> [EXTRACTED TEXT]:
--- begin ---

Now that every conference and event manager is trying belatedly to create virtual events, we are seeing the same tired ideas being dredged up. In their haste to apply what they know about physical B2B events to the virtual realm, event managers risk alienating their audiences.

All too often, event managers try to replicate the physical experience on a computer screen. It starts with "words of welcome" from the CEO or a sponsor, through to scripted and heavily edited recordings by presenters who are terrified of going live. What might have looked nice on the big screen of a conference centre is just wholly unsuited for a virtual event. It won't work. There's a good reason why we don't see 10 minutes of recorded fluff at the open of "Last Week Tonight" with John Oliver.

Another so-called innovation is virtual events that pretend to be in-person ones. Some platforms attempt to replicate the on-location experience with gimmicky virtual registration areas, networking areas, booths and even Mindcraft-like avatars. There's a lot of hype around these. But my view is once delegates are over the initial "ooh" and "aah", expectations of the two types of events are just too different to gain widespread user acceptance.

--- end ---

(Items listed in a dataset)
--- begin ---

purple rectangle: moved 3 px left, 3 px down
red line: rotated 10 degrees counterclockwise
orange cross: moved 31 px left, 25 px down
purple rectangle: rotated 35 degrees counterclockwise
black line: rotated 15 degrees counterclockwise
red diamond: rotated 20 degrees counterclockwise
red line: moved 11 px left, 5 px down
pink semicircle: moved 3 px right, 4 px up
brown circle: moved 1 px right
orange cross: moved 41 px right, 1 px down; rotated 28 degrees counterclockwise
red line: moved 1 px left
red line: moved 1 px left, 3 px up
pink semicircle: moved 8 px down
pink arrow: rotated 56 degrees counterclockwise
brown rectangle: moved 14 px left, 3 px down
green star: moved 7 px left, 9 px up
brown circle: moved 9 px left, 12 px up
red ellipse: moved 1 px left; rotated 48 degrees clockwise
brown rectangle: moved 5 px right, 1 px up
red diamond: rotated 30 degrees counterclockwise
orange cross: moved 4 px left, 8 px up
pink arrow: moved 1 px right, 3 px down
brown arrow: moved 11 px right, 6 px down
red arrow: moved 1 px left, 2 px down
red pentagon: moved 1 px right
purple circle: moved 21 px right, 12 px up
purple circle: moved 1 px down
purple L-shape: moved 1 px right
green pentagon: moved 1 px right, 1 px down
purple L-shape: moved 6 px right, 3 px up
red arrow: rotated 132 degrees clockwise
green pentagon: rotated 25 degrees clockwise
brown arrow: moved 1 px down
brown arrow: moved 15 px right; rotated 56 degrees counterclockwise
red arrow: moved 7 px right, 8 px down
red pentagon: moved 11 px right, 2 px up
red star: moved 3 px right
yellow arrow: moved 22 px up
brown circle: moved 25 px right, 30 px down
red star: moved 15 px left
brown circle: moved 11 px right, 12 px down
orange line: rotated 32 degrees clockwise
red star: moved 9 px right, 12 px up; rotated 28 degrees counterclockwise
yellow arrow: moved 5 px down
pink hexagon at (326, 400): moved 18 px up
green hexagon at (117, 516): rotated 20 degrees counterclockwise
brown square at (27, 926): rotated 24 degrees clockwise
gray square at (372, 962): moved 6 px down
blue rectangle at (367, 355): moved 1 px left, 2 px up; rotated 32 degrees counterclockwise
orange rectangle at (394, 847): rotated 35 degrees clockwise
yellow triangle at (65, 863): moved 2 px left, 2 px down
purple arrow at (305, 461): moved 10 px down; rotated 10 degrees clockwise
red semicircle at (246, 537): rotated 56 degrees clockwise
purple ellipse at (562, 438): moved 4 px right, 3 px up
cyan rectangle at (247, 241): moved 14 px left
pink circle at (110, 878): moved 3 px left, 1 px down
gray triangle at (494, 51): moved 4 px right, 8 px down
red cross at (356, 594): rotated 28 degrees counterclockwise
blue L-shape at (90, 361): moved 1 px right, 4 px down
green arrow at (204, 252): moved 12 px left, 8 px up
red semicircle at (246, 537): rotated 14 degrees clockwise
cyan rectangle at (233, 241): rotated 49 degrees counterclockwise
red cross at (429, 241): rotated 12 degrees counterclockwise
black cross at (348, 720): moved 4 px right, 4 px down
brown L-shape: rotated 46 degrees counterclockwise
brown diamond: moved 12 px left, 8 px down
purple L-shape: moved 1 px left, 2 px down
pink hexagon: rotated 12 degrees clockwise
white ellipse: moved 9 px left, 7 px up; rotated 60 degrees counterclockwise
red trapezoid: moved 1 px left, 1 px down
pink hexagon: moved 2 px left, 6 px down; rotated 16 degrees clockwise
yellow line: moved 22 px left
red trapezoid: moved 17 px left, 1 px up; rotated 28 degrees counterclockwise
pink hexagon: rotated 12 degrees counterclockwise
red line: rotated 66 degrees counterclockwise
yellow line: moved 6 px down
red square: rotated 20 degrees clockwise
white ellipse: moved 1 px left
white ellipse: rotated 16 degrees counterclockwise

--- end ---

> [THE EXERCISE]:
Write out the whole text on virtual events word for word. Work from the text on virtual events alone, leaving the entries aside.

> [COMPLETE ANSWER]:
Now that every conference and event manager is trying belatedly to create virtual events, we are seeing the same tired ideas being dredged up. In their haste to apply what they know about physical B2B events to the virtual realm, event managers risk alienating their audiences.

All too often, event managers try to replicate the physical experience on a computer screen. It starts with "words of welcome" from the CEO or a sponsor, through to scripted and heavily edited recordings by presenters who are terrified of going live. What might have looked nice on the big screen of a conference centre is just wholly unsuited for a virtual event. It won't work. There's a good reason why we don't see 10 minutes of recorded fluff at the open of "Last Week Tonight" with John Oliver.

Another so-called innovation is virtual events that pretend to be in-person ones. Some platforms attempt to replicate the on-location experience with gimmicky virtual registration areas, networking areas, booths and even Mindcraft-like avatars. There's a lot of hype around these. But my view is once delegates are over the initial "ooh" and "aah", expectations of the two types of events are just too different to gain widespread user acceptance.